“… but rather that it is the intangible things that imprint on us and we imprint on others that are most important… allow that magic to spread to your soul and enlighten you spiritually.” ~ Bear Medicine Walker / omtimes.com
Often our lessons in life come through illness. We all go through these experiences. As well as our ancestors, loved ones and friends have. My illness has taught me a mindfulness of others who have gone through similar experiences. A family member or a friend that went through illness and died. Wasn’t it Madam Blavatsky who said, “We have neither friends nor enemies only teachers?”
An illness may be only a physiological illness, but I am experiencing mine as more. My illness is in the area of my heart. It is in my lungs and esophagus. The area of our hearts and lungs are what connect us to our friends, family and ancestors. As practicing mindfulness, it is helping me to see that all relationships are what Madam Blavatsky taught. Also, that we all have a dark and light side.
Today I am writing an essay about two people who were, and still are, a big part of my life. I experienced their dark side and light side. Their joy and sadness are with me. I am hoping that this Tibetan Buddhism subtle mindfulness will help my two relationships that have passed on. In return helping me to let go of resentments and promote healing. As Raven from the Native American Medicine Wheel teaches, “Be strong, have faith and remember within all things are lessons and positives.”
Today my mindfulness is focused on two relationships, my longtime girlfriend Lynn and my oldest brother Steven Jarva . Both were independent, shy and creative people. They both had an addiction. Lynn died of an overdose before she turned 50. Steven Jarva was an alcoholic and I was not close to him when he died so I do not know what illness killed him in his early 70s.
I am sad they are gone.
Now for the good part of this story. They both caused me pain, stress and unhappiness. They also brought me so much fun, joy and love. This also is a mindfulness of how they experienced me in life.
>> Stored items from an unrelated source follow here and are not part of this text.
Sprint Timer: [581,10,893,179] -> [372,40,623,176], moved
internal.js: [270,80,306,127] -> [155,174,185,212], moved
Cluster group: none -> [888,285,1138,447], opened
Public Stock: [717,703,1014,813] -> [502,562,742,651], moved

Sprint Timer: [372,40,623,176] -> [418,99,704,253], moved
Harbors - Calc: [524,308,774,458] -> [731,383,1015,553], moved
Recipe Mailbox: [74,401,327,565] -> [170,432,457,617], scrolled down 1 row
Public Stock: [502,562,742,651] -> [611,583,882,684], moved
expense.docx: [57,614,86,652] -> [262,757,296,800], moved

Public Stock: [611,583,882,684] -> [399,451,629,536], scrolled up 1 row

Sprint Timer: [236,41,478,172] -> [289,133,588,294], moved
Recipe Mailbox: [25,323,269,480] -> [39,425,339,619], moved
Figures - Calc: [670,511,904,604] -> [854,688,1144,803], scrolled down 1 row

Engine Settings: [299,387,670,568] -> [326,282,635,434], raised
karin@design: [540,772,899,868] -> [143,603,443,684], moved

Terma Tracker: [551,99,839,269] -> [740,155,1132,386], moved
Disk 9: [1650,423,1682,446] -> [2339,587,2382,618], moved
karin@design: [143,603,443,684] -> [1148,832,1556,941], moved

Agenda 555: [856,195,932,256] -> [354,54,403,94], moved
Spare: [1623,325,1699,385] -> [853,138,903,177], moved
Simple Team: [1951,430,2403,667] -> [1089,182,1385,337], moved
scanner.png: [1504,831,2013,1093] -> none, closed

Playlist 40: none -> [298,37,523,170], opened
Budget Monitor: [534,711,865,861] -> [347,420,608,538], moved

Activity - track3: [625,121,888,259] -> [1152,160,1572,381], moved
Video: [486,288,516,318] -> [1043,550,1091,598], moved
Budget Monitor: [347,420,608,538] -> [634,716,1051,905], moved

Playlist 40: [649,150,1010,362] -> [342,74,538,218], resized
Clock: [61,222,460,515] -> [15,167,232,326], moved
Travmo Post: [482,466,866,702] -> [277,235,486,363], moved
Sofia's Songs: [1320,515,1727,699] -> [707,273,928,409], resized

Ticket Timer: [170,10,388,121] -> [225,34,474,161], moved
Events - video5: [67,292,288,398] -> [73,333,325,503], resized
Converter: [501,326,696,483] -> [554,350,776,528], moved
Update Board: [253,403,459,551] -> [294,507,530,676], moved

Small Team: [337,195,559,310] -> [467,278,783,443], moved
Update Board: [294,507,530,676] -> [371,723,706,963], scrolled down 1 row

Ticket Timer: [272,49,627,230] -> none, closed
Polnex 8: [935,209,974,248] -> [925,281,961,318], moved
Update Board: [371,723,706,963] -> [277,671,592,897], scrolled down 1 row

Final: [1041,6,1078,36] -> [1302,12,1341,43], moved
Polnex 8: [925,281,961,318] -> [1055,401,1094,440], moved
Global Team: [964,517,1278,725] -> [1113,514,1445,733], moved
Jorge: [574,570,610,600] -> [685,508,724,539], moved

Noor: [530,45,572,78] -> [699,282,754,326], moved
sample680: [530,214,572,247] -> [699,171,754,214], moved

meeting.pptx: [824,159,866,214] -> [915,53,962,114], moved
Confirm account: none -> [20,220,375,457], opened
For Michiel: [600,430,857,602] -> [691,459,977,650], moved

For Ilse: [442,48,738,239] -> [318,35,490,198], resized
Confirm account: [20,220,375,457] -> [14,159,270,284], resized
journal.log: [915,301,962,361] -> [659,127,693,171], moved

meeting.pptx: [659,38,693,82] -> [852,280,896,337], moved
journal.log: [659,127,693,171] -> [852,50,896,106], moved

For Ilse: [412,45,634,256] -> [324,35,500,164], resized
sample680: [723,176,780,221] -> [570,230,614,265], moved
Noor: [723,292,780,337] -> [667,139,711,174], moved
Lynn and I grew up playing as a profession. We were wild as the wind. Later in life she drove me and some other friends to high school every day. She had a little brown VW Bug. She always had a tape of Crosby Stills Nash and Young on her cassette car radio.
Steven Jarva was my brother who I looked up to as a kid. He was 11 years older than I was. I painfully watched as he left our home at 18. He was a movie extra for years. He was a lady’s man and sailed on his own sailboat to Hawaii. He was a licensed scuba diving instructor. He took me sailing and I sat on the front tip or the ‘stuck.’. Flying on the waves as a seagull. He had a Ford Falcon that he raced when he was younger. I learned about the Beatles listing to his 8-track tape of Rubber Soul while he worked on the engine with his cute friends.